The following is a statement from FAIR Canada:
TORONTO – BUSINESS – 2021 was supposed to be a big year for investors, with several important changes coming on board to better protect them. Known as the client focused reforms (CFRs), the changes were intended to ensure that banks and investment firms put their clients’ interests ahead of their own interests. Apparently, this point was lost on three of Canada’s biggest financial institutions.
The three banks (RBC, TD Bank and CIBC), according to recent media reports, have decided to stop selling “third-party” mutual funds to segments of their clients in their bank branches. This was in response to the “know-your-product” (KYP) rules, a component of the client focused reforms.
How can the three banks justify this move? They say it’s because under the new rules starting in 2022, employees in local bank branches who hold themselves out as financial advisors will have to know and understand the mutual funds they sell to clients.
Apparently, it is too much work to train their advisors to understand mutual funds offered by other banks or manufacturers before selling them. So, to make it easier to comply with the know-your-product rules, they will simply limit choices available to their clients.
Their decision is deeply disappointing. These banks are flying in the face of the spirit of the client focused reforms. By limiting customer choices in an apparent attempt to reduce their know-your-product compliance obligations, they are putting their own interests ahead of their clients’ interests.
This is ironic, given the countless public commitments by these banks to put the client first in everything they do. Their statements below now ring hollow:
“Our purpose of helping make our clients’ ambitions a reality is our north star” (CIBC).
“Client First: We will always earn the right to be our clients’ first choice” (RBC).
TD Bank’s “shared commitment” to “think like a customer”.
Their stated rationale for cutting sales of mutual funds from other suppliers doesn’t seem credible. Why? It’s because bank staff selling mutual funds are already expected to know the products they sell under the so-called “suitability” rules. The new know-your-product rules simply spell out these expectations in more detail.
Some commenters have suggested that banks are pulling back third-party mutual funds to further entrench their already dominant market share for mutual funds and increase their fee revenues. Others say it’s no big deal since only a small number of clients will be affected. But it does matter because it hurts investors, who will have fewer choices available to them. It may also lead to higher or additional costs for clients who may choose to switch banks down the road.
It’s not clear yet how many customers may be affected by this decision. But it could be a sign of things to come. If this move by the three big banks goes unchallenged, they may decide to limit the third-party investment choices of even more segments of their customers. Meanwhile, the decision to abandon putting the client first may set an example for other institutions to follow.
Their decision also raises serious questions about our regulatory system.
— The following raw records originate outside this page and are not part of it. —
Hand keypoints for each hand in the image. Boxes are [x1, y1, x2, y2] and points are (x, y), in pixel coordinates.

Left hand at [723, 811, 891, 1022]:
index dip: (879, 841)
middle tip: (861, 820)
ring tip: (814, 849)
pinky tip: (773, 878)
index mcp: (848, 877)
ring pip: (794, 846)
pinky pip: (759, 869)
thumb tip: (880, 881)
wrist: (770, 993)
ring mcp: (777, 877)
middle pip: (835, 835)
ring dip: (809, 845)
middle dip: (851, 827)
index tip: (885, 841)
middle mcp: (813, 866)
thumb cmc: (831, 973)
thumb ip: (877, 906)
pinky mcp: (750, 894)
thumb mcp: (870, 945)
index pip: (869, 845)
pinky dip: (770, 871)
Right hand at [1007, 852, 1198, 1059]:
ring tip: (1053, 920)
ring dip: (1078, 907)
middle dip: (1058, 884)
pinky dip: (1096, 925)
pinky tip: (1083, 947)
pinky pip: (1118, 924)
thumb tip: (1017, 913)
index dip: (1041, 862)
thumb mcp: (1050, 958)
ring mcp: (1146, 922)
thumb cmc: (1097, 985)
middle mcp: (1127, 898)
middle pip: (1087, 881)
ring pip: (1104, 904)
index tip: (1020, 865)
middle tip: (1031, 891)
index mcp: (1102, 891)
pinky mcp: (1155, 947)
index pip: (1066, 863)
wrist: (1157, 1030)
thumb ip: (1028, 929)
For example:
Should the requirement to put the client’s interest first be enshrined into law as an overarching obligation or “Best Interest Standard”, so it truly becomes a cornerstone of our regulatory framework?
Were we wrong to assume that the client focused reforms would be an acceptable alternative to a Best Interest Standard, and would be enough to put the investor’s interest at the centre of the relationship between investors and financial institutions?
Should people who hold themselves out as financial “advisors” be allowed to use that title when they sell only mutual funds, and only mutual funds from the financial institution that employs them?
Are the proficiency requirements too low for those selling mutual funds, given the banks’ justification for limiting third-party fund sales implies that advisors in their branches are not able to understand mutual funds manufactured by others?
Does the big banks’ dominant position constrict investor choice in Canada? And if so, do governments and regulators need to intervene to promote more competition?
Without a change of heart by the banks or more intervention by regulators, this development erodes choice and is damaging to Canadian investors. Yet again, retail investors seem to be nothing more than collateral damage in the ongoing fight between industry’s desire to keep regulatory costs as low as possible, and regulators’ efforts to craft the rules needed to protect investors.